Is your school making progress in valuing math? How can you tell?
Creating a strong math culture is a question we have been discussing recently here on the blog based on a discussion I lead on the Clubhouse app. Over 20 educators (classroom teachers, administrators, school board members, instructional coaches, and content area specialists) came together to share ideas and ask questions about how to increase the math culture in their buildings.
I am sharing my takeaways here on the blog. This is a three-part post on increasing math culture in your school building.
Today’s question is:
How can we increase teachers’ content knowledge in math?
We must offer teachers ongoing learning opportunities to deepen their understanding of their content area. Research local or online conferences teachers can attend. Maybe even provide classroom coverage or funding to attend if needed.
Give teachers plenty of time to practice their new learning. Have teachers participate in learning walks where they watch their peers teach math to gain ideas and strategies for working with their population of students, grade level content, etc. You can also create peer mentorships based on instructional skills that are math specific. A stronger peer can mentor a less confident peer. This breeds camaraderie among staff.
No matter which ongoing learning opportunity, following up and following through will ensure teachers apply what they are learning. Otherwise, teachers are passively learning but not growing stronger (and students aren’t growing either).
Create a school agreement that outlines expectations and norms for math. This will help align and calibrate staff to a high performing level. Consistency is an important part of building a math culture. By creating a common language around instructional best practices in math will lead to less reteaching year to year. This saved time allows for deeper learning throughout the year and brings clarity in expectations to teachers.

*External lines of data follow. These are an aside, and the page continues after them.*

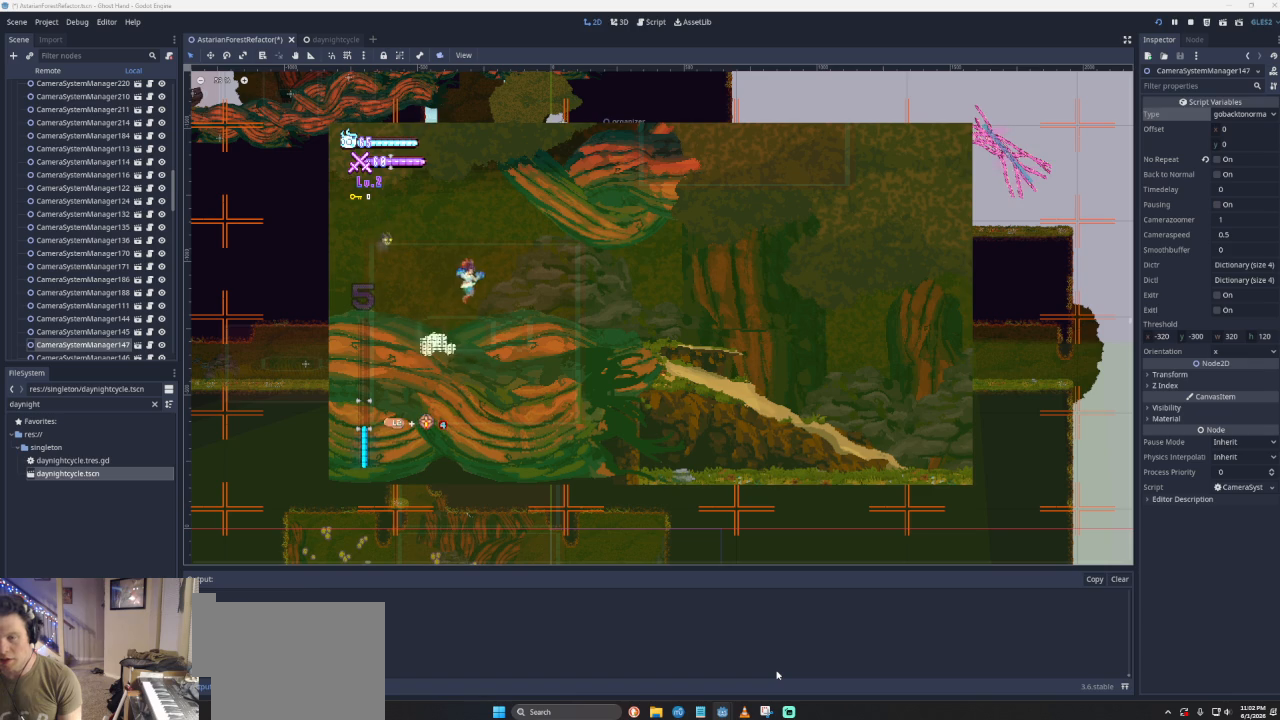
{"buttons": ["CROSS"], "left_stick": "right", "events": [[100, "left_stick", "left"], [200, "CROSS", "up"], [200, "left_stick", "right"], [300, "CROSS", "down"]]}
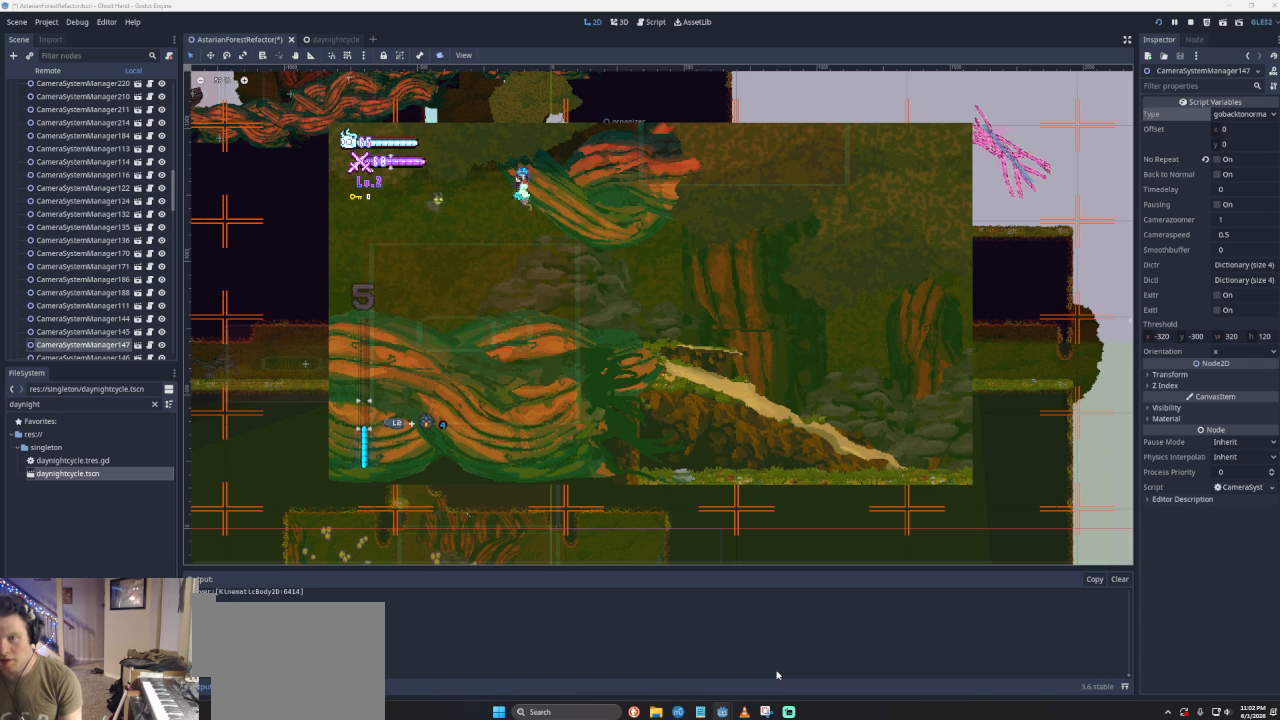
{"buttons": ["CROSS"], "left_stick": "right", "events": [[267, "CROSS", "up"], [300, "left_stick", "center"], [367, "CROSS", "down"], [400, "left_stick", "right"]]}
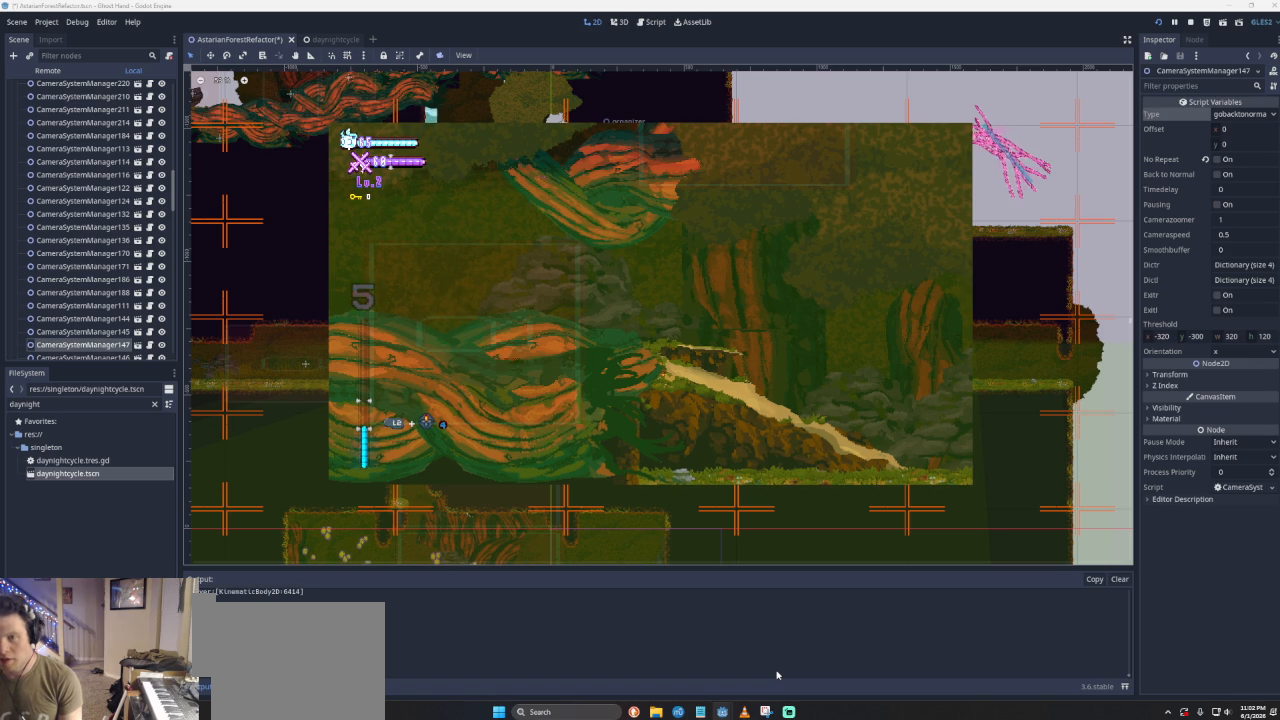
{"buttons": ["CROSS"], "left_stick": "right", "events": []}
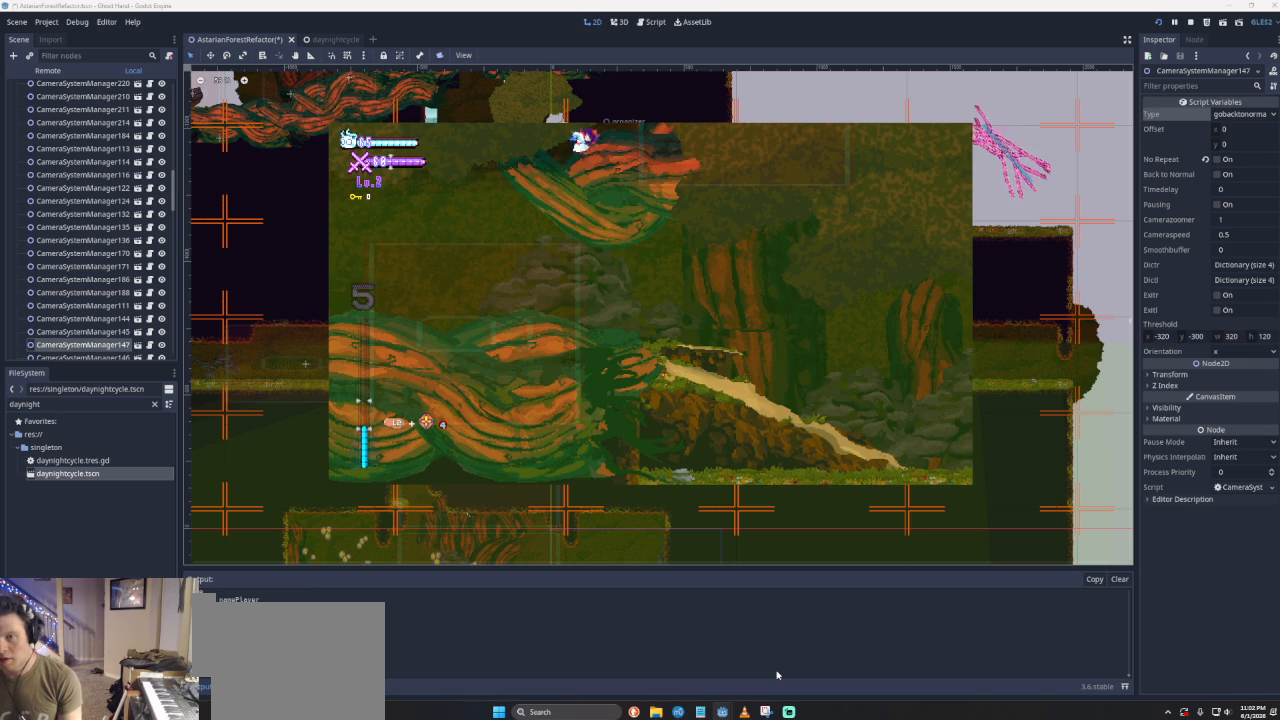
{"buttons": [], "left_stick": "center", "events": [[67, "CROSS", "up"], [233, "left_stick", "center"]]}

Teachers need time to digest their new learning, process next steps and adjust their game plan as they implement. Reflection is a large part of the growth process. We can’t expect teachers to teach and learn without time to think through how it’s working. Reviewing student data and reflecting on their day’s lessons before moving forward ensures mistakes don’t get repeated and growth happens quickly.
Carve out time during planning for teachers to have quiet reflection before moving forward. Making time and space for reflection will lead to stronger math instruction around the school building. Provide topics, sentence stems or prompting questions to ponder. Check out this reflection resource and this video reflection resource to help guide this conversation with teachers at your school.
Depth of Knowledge (DOK)
Helping teachers deepen the complexity of their instruction means they need access to a Depth of Knowledge (DOK) framework. Each level requires proficiency at the level before it and takes intentionality in the lesson planning and delivery process. Just like a staircase, the DOK levels rank mathematical tasks based on difficulty level. Teachers need to be familiar with how the DOK works, how to use it to plan, and how to differentiate for students as they move through the levels of understanding at a different pace. This is a long-term focus and should not occur overnight.
Provide an in-depth professional development session on the DOK. Allow teachers to interact with the framework in a variety of ways to solidify their understanding. Then provide time for teachers to plan future instruction by implementing the DOK.
Suggested Resources for Building Math Culture:
- Math Tools & Activities
- Mathematical Mindsets by Jo Boaler
- Elementary and Middle School Mathematics (Teaching Developmentally) by Karen Karp
Go Be Great!
What action will you take to create a stronger math culture in your building?